The Center for Retirement Research at Boston College, with whom I have collaborated on a number of projects, has just released version 2.0 of its famous National Retirement Risk Index (NRRI). The latest-and-greatest NRRI projects that 47 percent of Americans aged 30 to 59 are at risk of insufficient incomes in old age. Are things really that bad?
There are a lot – and I mean a lot – of variables that go into projecting whether a retirees will have incomes sufficient to maintain their pre-retirement standard of living. It’s really complicated and reasonable people will disagree.
But it’s worth focusing on a single and simpler issue: What counts as income? That turns out to be less straightforward than you might think. And the differences are big enough to matter.
The NRRI is based upon the Federal Reserve’s Survey of Consumer Finances (SCF), a household survey of Americans’ assets and incomes. For context, the 2019 SCF states that the median household aged 65 and over had a total cash income of $46,579. Including the “implicit rent” from home equity, which effectively allows a retiree to live rent-free, boosts the median income to $50,329.

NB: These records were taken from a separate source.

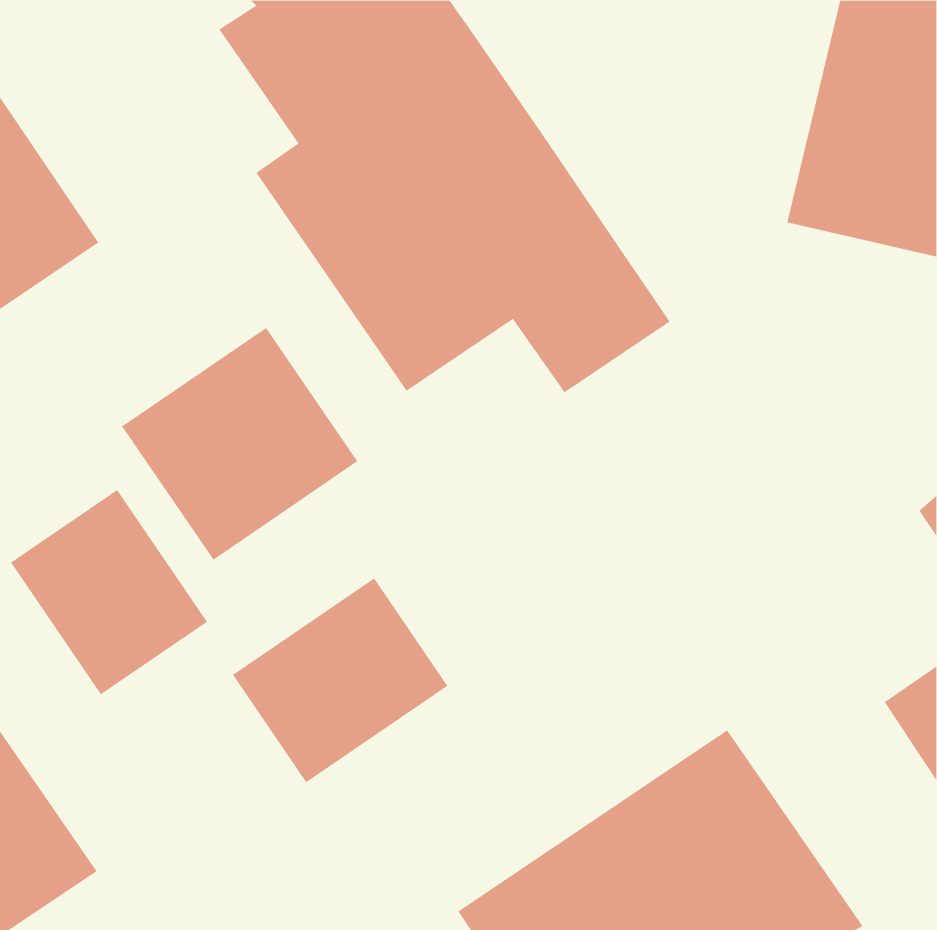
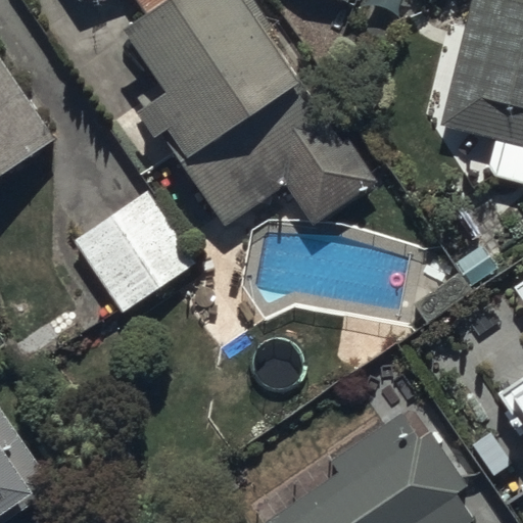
building: [10,489,208,695] -> none
building: [232,577,448,783] -> none

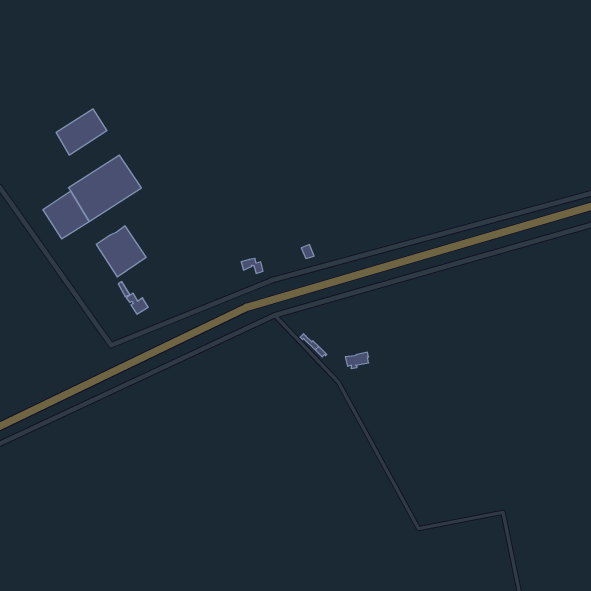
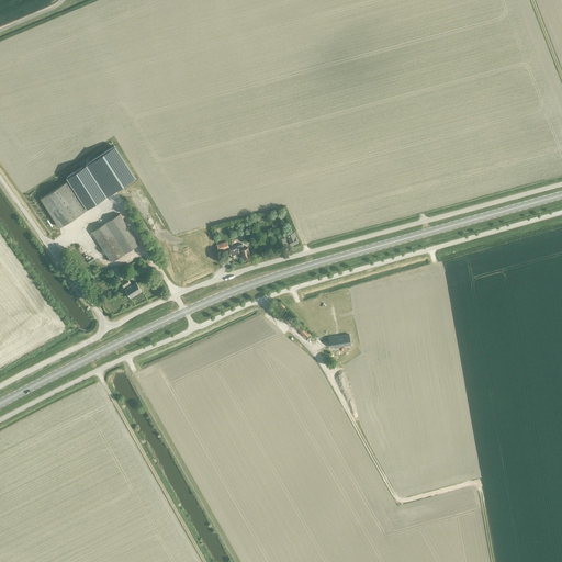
building: [56,109,107,155] -> none

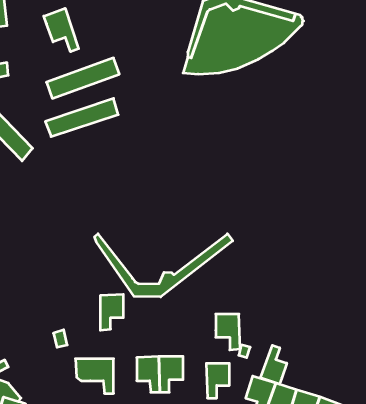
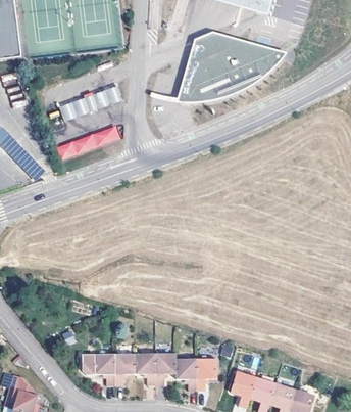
building: [44,8,79,52] -> none
building: [95,234,233,297] -> none
building: [100,294,123,330] -> [115,353,136,384]
building: [216,314,240,350] -> [177,358,198,390]
building: [260,345,287,384] -> none

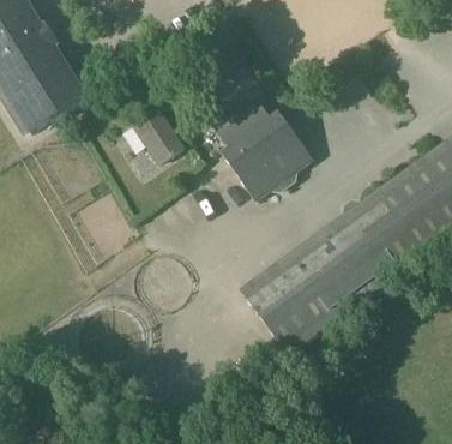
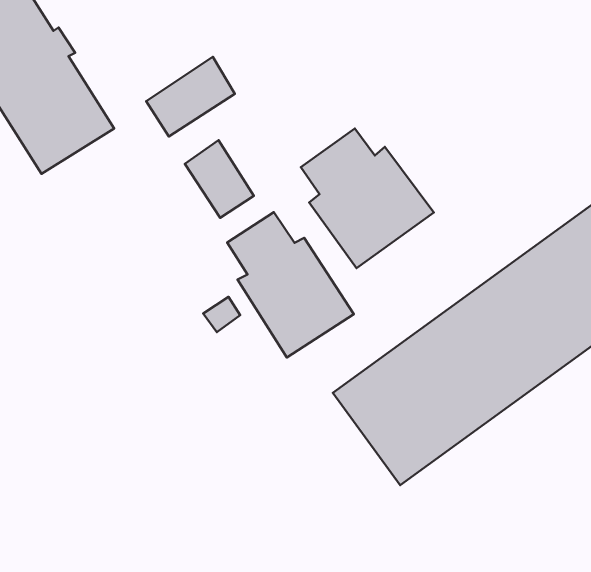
building: none -> [146,57,235,136]
building: none -> [227,212,354,358]

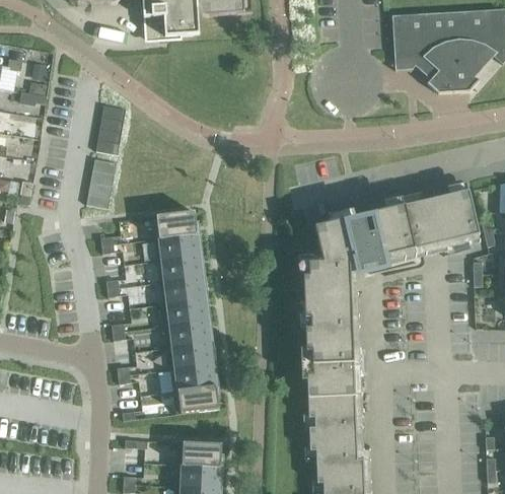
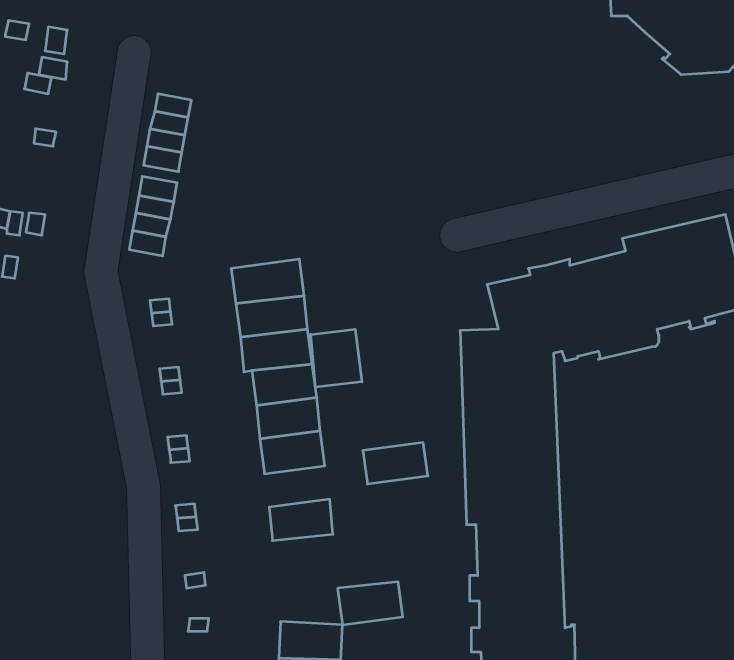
building: none -> [311,329,362,387]
building: [172,342,214,368] -> [363,443,428,484]
building: [177,385,219,413] -> [338,582,403,625]

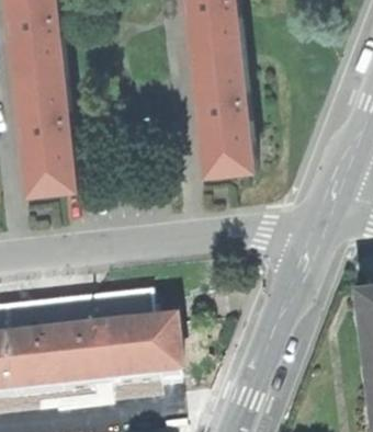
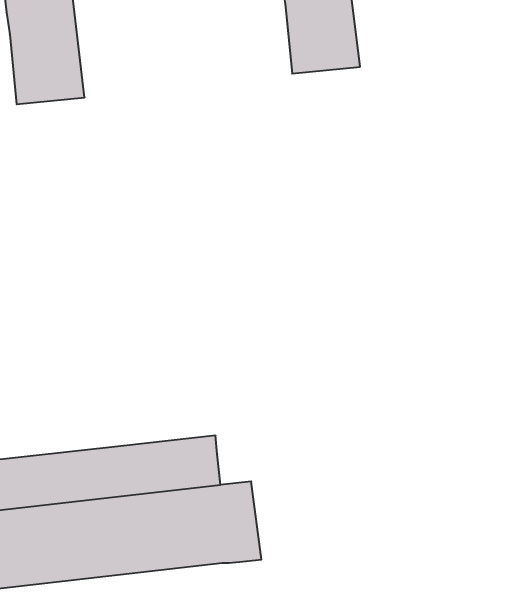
building: [199,53,256,173] -> none
building: [21,72,78,192] -> none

However, the National Retirement Risk Index doesn’t include every source of income that’s in the Fed survey. The NRRI counts “income from Social Security, defined benefit [pension] plans; financial assets both in defined contribution (DC) plans and saved directly; and housing.” All of that is fine.
However, the NRRI excludes several sources of income that are included in the Survey of Consumer Finances. The NRRI does not count earnings in retirement; income from farms, businesses and other non-financial investments; and transfer income, which includes government welfare payments as well as alimony and child support.
How much do these omissions matter?
If we subtract the value of earnings, farm and business income and transfer income, as the NRRI would do, the median 65+ household income falls from $50,329 to only $35,047. That’s a big difference when we’re thinking about whether seniors will have enough to get by in old age.
The NRRI omits earnings in retirement because they don’t last throughout retirement, which is true. But earnings made up 23 percent of the total incomes of all 65+ households in 2019. That’s a lot of money. And having that money lets seniors delay drawing down their savings, which helps explain why retirees aren’t running out of money in old age.
Likewise, roughly one-fifth of senior households receive farm or business income, which for these households makes up nearly one-third of their total incomes. That substantially exceeds what they receive from combined Social Security benefits and private retirement plans.
It’s a similar story with transfer income, which was received by 19 percent of the over-65 population in 2019, according to the Fed survey. For those households, transfer payments made up nearly one-fifth of their total incomes.
While different retiree households see their incomes reduced for different reasons, the net effect would be to mistakenly cause us to think these seniors won’t have enough to get by in old age.
All of this may look like a statistical he-said, she-said debate – who knows who’s correct? But the NRRI dates back to 2006. At that time, the NRRI projected that 35% of households born from 1946 to 1954, who currently are aged 69 to 77, had inadequate retirement savings. But today, with those households in the heart of retirement, we just don’t see major financial problems. Retirees’ incomes are at record highs and poverty at record lows. Eight-in-10 current seniors tell Gallup they have enough money to “live comfortably.” Only five percent tell a Federal Reserve survey they are “finding it hard to get by.” In the SCF, sixty-one percent of that age group reported not even spending their entire income. The omission of certain categories of retirement income may explain why the long-predicted crisis hasn’t occurred.
There’s a common view of retirement income as simply Social Security plus a 401(k). In reality, U.S. seniors draw income from a wide variety of sources. Projections of retirement income adequacy need to take all those income sources into account. Otherwise, we could live in fear of a retirement crisis that may not ever occur.